In her novel Their Eyes Were Watching God, Zora Hurston describes the struggle of an African-American woman to obtain independence in the world where she is regarded mostly as an object. During the span of her life the main character, Janie Crawford has to prove that she is a self-sufficient person and that she has her own identity that can be neither suppressed nor silenced. The author employs several techniques in order to demonstrate how hardships only intensify the strength of Janies will and determination. Although this work may be viewed by some critics only as a love story, we should bear it in mind that relations with the opposite sex are interwoven with the heroines psychological development and maturity.
Zora Hurston shows that since her childhood, Janie was taught that men would play the most important role in her life. Her first husband, Logan Killicks is much older that she is, and he is used to treating his wife like a “mule” obedient to its master (Hurston, p 20). In fact, their marriage has nothing to do with love because Janie had been forced to make this decision, and naturally she resents Logan. However, once she truly falls in love: Her affection for Jody Starks can be explained by several reasons: first the aversion to Logan and desire to break free from this prison. Yet, we cannot say that Starks personal traits do not appeal to the main character: she is clearly fascinated by his charm, ambitiousness, and aspiration for better life and position in the society. He speaks “for far horizons” and this captivates Janie (Hurson, p 37). For some time she really loves him and this feeling borders on admiration and idolatry.
The writer emphasizes the idea that adoration of male dominance can gradually grow into bondage and slavery. As the story progresses, Jody turns into a tyrant because of his lust for power.
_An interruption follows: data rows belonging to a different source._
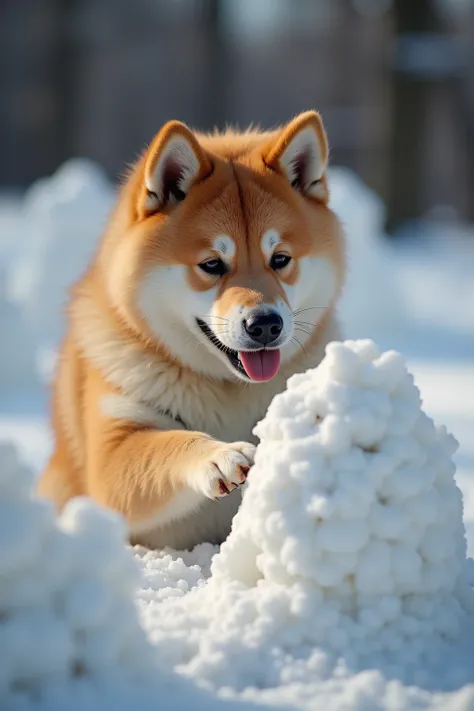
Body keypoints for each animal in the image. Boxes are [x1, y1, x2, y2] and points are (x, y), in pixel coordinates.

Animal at [38, 110, 344, 552]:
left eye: (280, 259)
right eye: (212, 264)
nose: (265, 324)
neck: (229, 392)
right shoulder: (114, 449)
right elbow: (168, 444)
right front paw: (218, 456)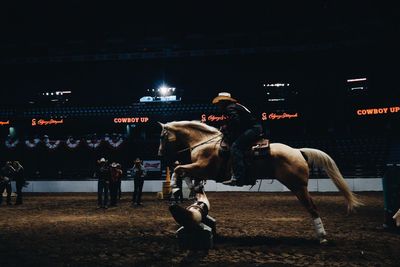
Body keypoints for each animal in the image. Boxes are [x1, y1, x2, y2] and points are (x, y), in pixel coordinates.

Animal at [158, 121, 364, 245]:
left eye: (162, 136)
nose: (159, 154)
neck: (205, 143)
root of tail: (298, 151)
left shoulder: (202, 168)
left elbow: (178, 169)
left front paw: (176, 189)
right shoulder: (198, 170)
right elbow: (184, 173)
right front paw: (190, 190)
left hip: (298, 187)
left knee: (312, 208)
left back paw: (321, 237)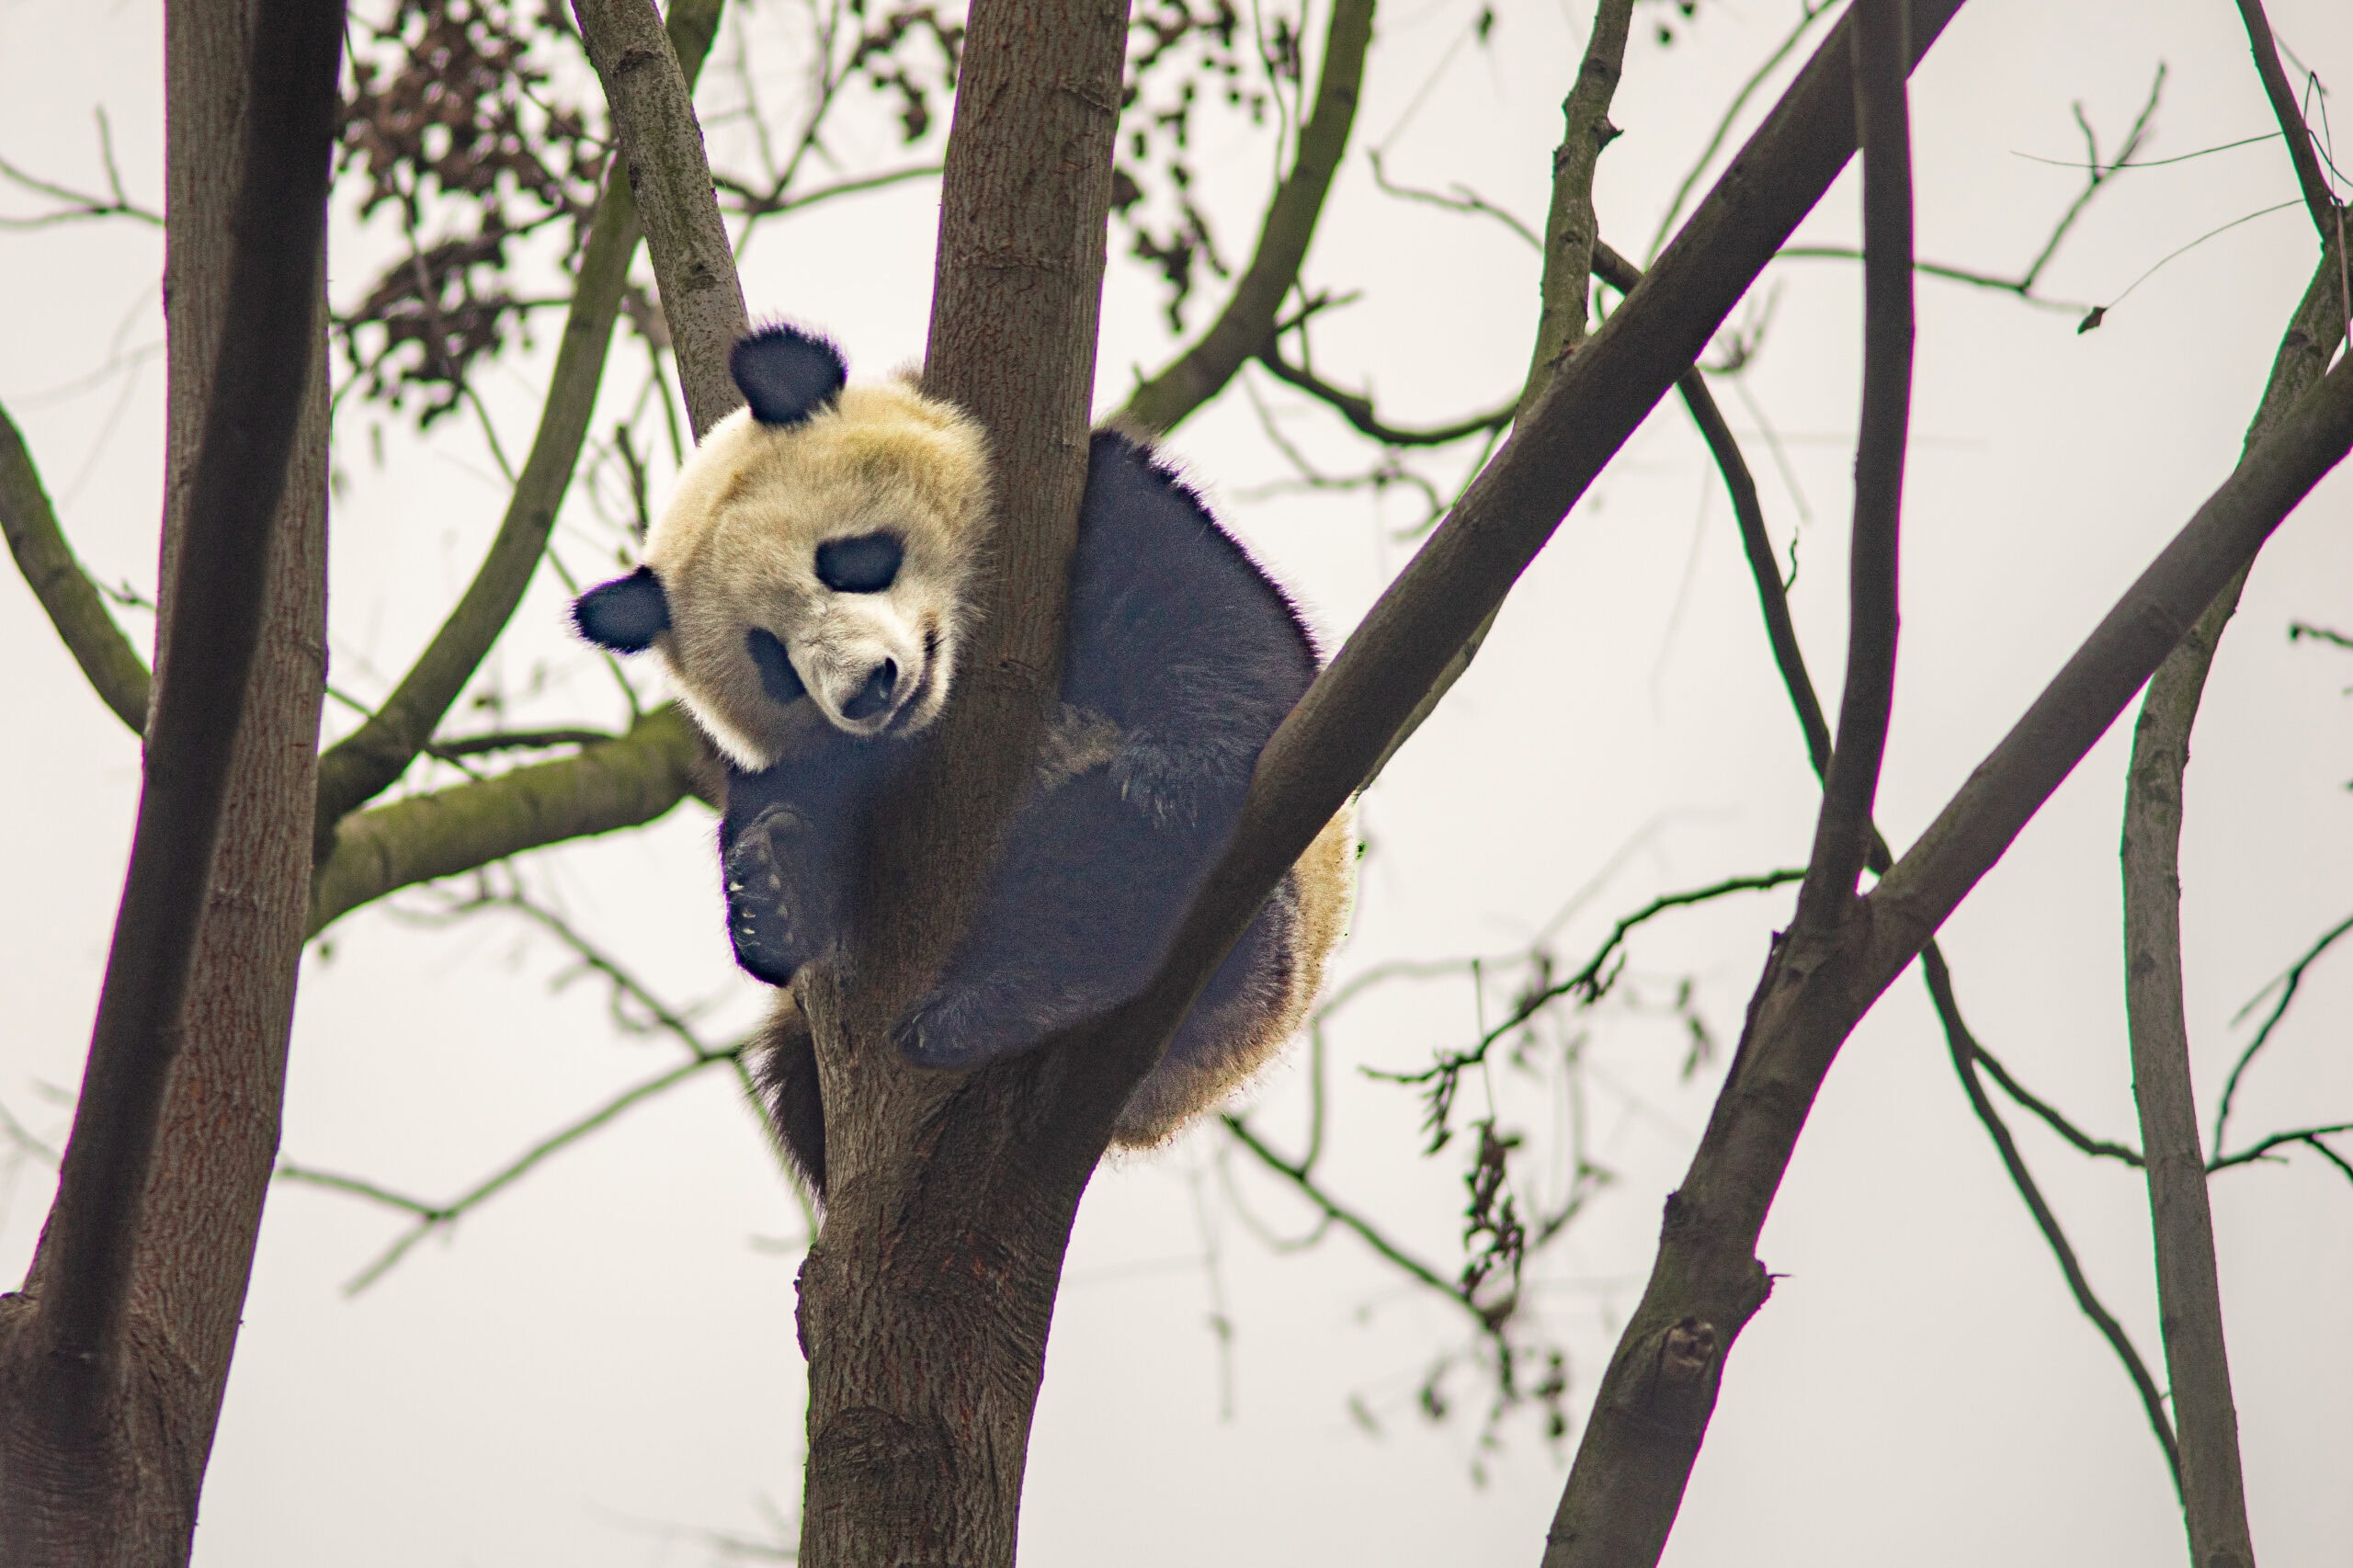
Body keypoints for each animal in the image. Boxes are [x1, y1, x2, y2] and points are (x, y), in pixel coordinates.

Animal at [573, 323, 1354, 1200]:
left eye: (849, 559)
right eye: (771, 660)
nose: (868, 692)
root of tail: (1158, 1101)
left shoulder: (1084, 503)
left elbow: (1208, 616)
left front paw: (1174, 773)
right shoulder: (811, 760)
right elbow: (784, 809)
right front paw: (772, 885)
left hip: (1267, 934)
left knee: (1110, 869)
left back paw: (1007, 998)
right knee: (793, 1078)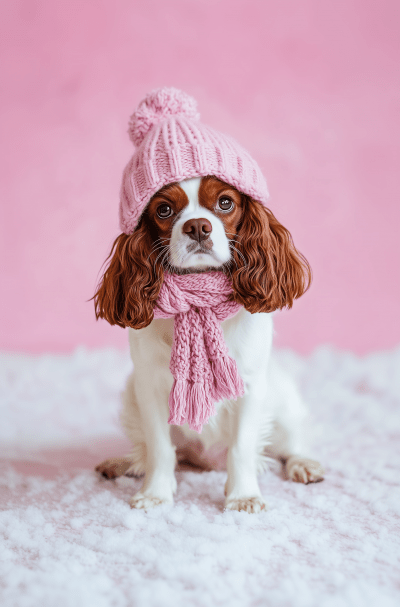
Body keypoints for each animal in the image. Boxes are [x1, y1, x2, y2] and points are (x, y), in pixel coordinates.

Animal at [94, 176, 324, 512]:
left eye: (225, 202)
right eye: (164, 209)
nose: (198, 227)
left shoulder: (249, 387)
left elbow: (242, 447)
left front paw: (243, 496)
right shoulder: (149, 389)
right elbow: (159, 448)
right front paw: (155, 493)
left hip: (285, 406)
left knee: (291, 445)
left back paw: (303, 464)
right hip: (131, 399)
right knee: (149, 451)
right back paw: (125, 463)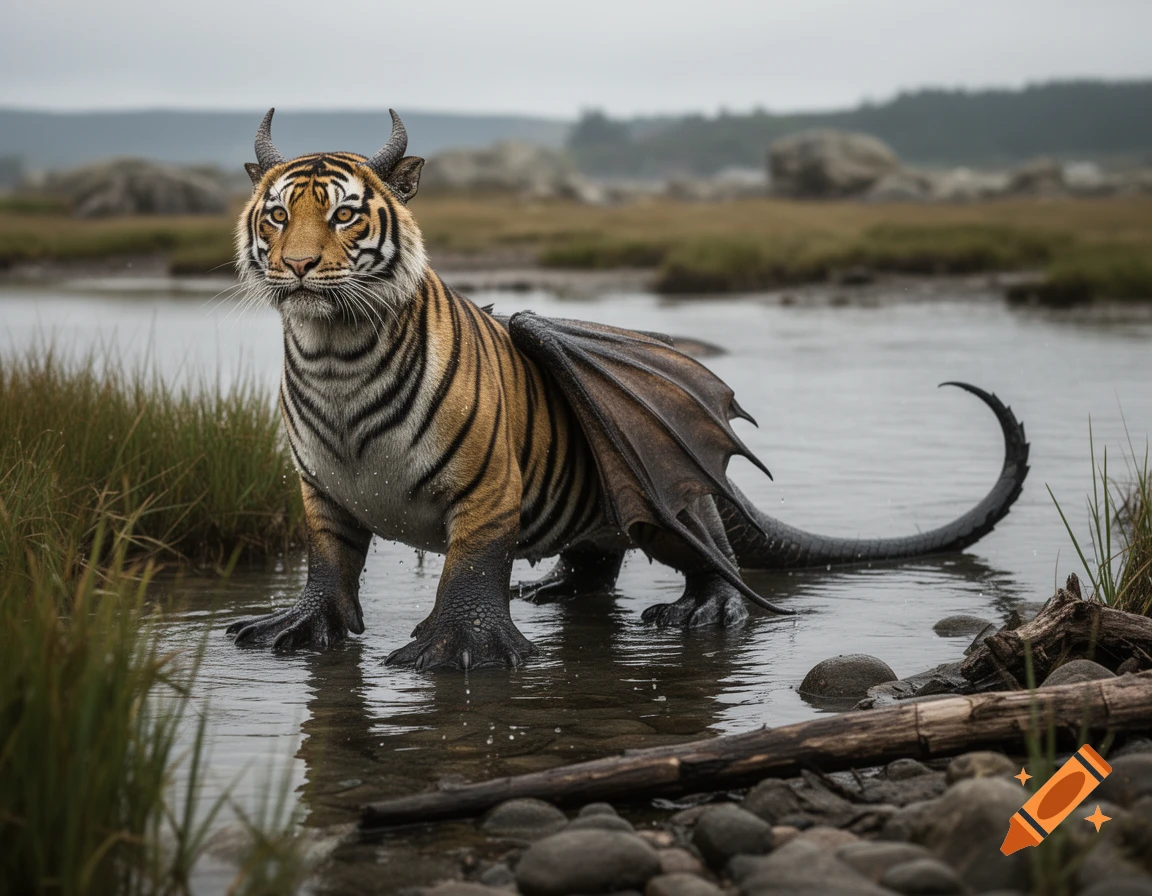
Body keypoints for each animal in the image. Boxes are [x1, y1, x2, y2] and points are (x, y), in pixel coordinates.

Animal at [226, 109, 1030, 670]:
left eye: (344, 213)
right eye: (278, 214)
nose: (297, 267)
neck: (336, 354)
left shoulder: (488, 488)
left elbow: (473, 564)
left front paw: (457, 650)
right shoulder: (321, 489)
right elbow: (327, 559)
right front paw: (295, 628)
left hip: (673, 495)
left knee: (713, 552)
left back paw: (705, 612)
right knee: (596, 557)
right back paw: (552, 590)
Janie suffers from his constant threats and brutal violence. For a while she hopes to live through this experience, but later the heroine realizes that this man can”trample” over anyone in an effort to achieve superiority (Hurston, p 104). Despite of all these difficulties she manages to find a man for whom she is a living being with ones thoughts, wishes, dreams and so forth. Tea Cake immensely helps to evolve into a mature individual able to uphold ones opinion and act relying only on ones own resources.
We should pay attention to the plot of this novel: the author deliberately reverses chronological order of events and presents Janie as an adult or even old woman who arrives at her native town alone. Her neighbors are very much surprised by this fact as they expect her to be with a male companion. But the most striking detail is her strange aloofness. They found her very changed because she no longer seeks their support or consolation. She frequently speaks about her freedom both spiritual and financial (Hurston, p 10). Other people do not fully understand her behavior as at that time it was not typical of an African-American woman to stress her position in the society. Zora Hurston intentionally compares Janie at outset of her life path and during the time of her maturity to underline her growth.
Their Eyes Were Watching God is frequently labeled as love story novel because love (or its complete absence) directs the story line, but we should point out that this theme only helps the author to convey her main message to the reader: the idea that a woman cannot be objectified, suppressed or turned into a silent housewife. She warns other females against falling into this trap by offering the example of Janie Crawford. It is rather difficult to assess this work from modern standpoint because there have been significant changes in the public opinion and many improvements have been brought by feminist movement. But there are some trends in present-day community that are very disturbing because even now many women prefer voluntarily slavery which seems more convenient to them. Therefore, the ideas, expressed by Zora Hurston still remain vital.
Hurston. Z. N. Pinkney. J. “Their eyes were watching God”. University of Illinois Press, 1991.